I hope I succeeded in showing you that sometimes typos can bring more work than just fixing those typos.

 

Solution - checksyntax

Fortunately, there is a way to test a command or a script for syntax errors. It is checksyntax argument.

RMAN session can be started with checksyntax argument. Everything typed inside the session will be only tested for syntax errors. Nothing will get executed. Please see examples:

[oracle@linuxOra1 scripts]$ rman checksyntax
Recovery Manager: Release 12.1.0.1.0 - Production on Sat Jan 4 21:40:19 2014
Copyright (c) 1982, 2013, Oracle and/or its affiliates.  All rights reserved.
RMAN> backup database CDBRAC;
The command has no syntax errors
RMAN> list backupsets;
RMAN-00571: ===========================================================
RMAN-00569: =============== ERROR MESSAGE STACK FOLLOWS ===============
RMAN-00571: ===========================================================
RMAN-00558: error encountered while parsing input commands
RMAN-01009: syntax error: found "identifier": expecting one of: "all, archivelog, backed, backuppiece, backupset, backup, completed, controlfilecopy, copy, datafilecopy, db_unique_name, device, expired, failure, foreign, global, incarnation, like, proxy, recoverable, restore, script, tag"
RMAN-01008: the bad identifier was: backupsets
RMAN-01007: at line 1 column 6 file: standard input


It works for single commands as well as for scripts:

RMAN> @restoreAndRecover.rman
RMAN> # restoreAndRecover.rman 2> restore datafile 12; The cmdfile has no syntax errors
RMAN> recoverr RMAN-00571: =========================================================== RMAN-00569: =============== ERROR MESSAGE STACK FOLLOWS =============== RMAN-00571: =========================================================== RMAN-00558: error encountered while parsing input commands RMAN-01009: syntax error: found "identifier": expecting one of: "advise, allocate, alter, analyze, associate statistics, audit, backup, begin, @, call, catalog, change, comment, commit, configure, connect, convert, copy, create, create catalog, create global, create script, create virtual, crosscheck, declare, delete, delete from, describe, describe catalog, disassociate statistics, drop, drop catalog, drop database, duplicate, exit, explain plan, flashback, flashback table, grant, grant catalog, grant register, host, import, insert, list, lock, merge, mount, noaudit, open, print, purge, quit, recover, register, release, rename, repair, replace, report, " RMAN-01008: the bad identifier was: recoverr RMAN-01007: at line 3 column 1 file: restoreAndRecover.rman

 You can notice, there is no need to connect to a target database (like rman target /). Syntax checking does not require a connection to any database. That is why starting RMAN with only checksyntax argument is enough.

→ **Extracted material**:
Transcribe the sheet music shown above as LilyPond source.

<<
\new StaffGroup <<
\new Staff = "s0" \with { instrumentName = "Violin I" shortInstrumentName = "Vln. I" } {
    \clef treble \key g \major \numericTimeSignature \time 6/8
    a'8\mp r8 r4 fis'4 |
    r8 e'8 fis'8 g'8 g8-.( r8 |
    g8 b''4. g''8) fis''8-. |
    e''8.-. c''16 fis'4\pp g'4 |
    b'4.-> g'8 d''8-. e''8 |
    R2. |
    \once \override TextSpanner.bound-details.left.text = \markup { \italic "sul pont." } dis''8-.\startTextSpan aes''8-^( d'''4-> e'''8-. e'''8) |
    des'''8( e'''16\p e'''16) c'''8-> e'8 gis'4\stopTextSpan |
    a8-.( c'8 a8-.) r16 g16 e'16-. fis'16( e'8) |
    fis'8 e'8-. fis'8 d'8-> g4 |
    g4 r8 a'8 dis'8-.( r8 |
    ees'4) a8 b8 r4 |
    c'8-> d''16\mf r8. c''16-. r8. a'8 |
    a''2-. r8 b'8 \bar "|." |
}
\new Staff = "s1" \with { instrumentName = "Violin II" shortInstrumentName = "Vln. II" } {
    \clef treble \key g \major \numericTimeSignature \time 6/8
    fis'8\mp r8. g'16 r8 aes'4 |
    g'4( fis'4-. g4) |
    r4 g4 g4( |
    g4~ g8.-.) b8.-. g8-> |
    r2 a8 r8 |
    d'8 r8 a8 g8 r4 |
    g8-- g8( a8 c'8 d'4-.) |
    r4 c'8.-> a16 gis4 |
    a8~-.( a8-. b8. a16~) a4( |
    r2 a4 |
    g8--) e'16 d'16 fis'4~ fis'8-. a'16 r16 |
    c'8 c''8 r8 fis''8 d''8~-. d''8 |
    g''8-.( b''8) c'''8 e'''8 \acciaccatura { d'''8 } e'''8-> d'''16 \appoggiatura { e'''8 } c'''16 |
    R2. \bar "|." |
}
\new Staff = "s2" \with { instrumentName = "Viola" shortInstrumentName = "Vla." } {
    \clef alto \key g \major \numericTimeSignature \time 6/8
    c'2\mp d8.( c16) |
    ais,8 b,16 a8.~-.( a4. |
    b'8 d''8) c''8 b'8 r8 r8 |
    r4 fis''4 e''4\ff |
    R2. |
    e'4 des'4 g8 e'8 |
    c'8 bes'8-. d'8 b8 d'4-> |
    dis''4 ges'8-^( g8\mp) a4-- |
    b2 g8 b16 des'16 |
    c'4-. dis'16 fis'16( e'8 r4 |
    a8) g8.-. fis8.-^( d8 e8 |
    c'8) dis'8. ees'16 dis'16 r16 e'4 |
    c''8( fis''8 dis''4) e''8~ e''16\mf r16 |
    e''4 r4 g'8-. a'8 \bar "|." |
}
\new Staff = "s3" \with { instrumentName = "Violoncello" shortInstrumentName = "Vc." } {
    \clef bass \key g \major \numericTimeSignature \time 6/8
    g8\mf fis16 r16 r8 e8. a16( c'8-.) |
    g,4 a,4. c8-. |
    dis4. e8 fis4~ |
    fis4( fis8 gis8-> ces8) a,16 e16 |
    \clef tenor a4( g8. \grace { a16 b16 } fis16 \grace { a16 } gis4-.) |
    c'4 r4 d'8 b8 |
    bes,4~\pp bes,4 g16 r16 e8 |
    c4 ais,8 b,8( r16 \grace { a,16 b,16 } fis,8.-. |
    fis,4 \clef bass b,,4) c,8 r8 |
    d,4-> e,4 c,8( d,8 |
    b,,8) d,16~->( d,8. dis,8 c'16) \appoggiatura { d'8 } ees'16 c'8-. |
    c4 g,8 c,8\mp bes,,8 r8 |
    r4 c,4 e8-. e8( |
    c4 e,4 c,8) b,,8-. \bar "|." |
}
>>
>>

→ **Directions**:
[A] In the passage on RMAN syntax checking, what happens to commands typed in a session started with the checksyntax argument?
[B] Print everything in the passage on RMAN syntax checking from "RMAN session can" down to "All rights reserved.".
[C] Summarize the passage on RMAN syntax checking in two sentences.
The data have no connection to the passage on RMAN syntax checking.

→ **Answers below**:
[A] They are only tested for syntax errors, and nothing gets executed.

[B]
RMAN session can be started with checksyntax argument. Everything typed inside the session will be only tested for syntax errors. Nothing will get executed. Please see examples:

[oracle@linuxOra1 scripts]$ rman checksyntax
Recovery Manager: Release 12.1.0.1.0 - Production on Sat Jan 4 21:40:19 2014
Copyright (c) 1982, 2013, Oracle and/or its affiliates.  All rights reserved.

[C] Starting an RMAN session with the checksyntax argument tests everything typed for syntax errors without executing anything, and this works for single commands as well as for scripts. Because syntax checking does not require a connection to any database, starting RMAN with only the checksyntax argument is enough.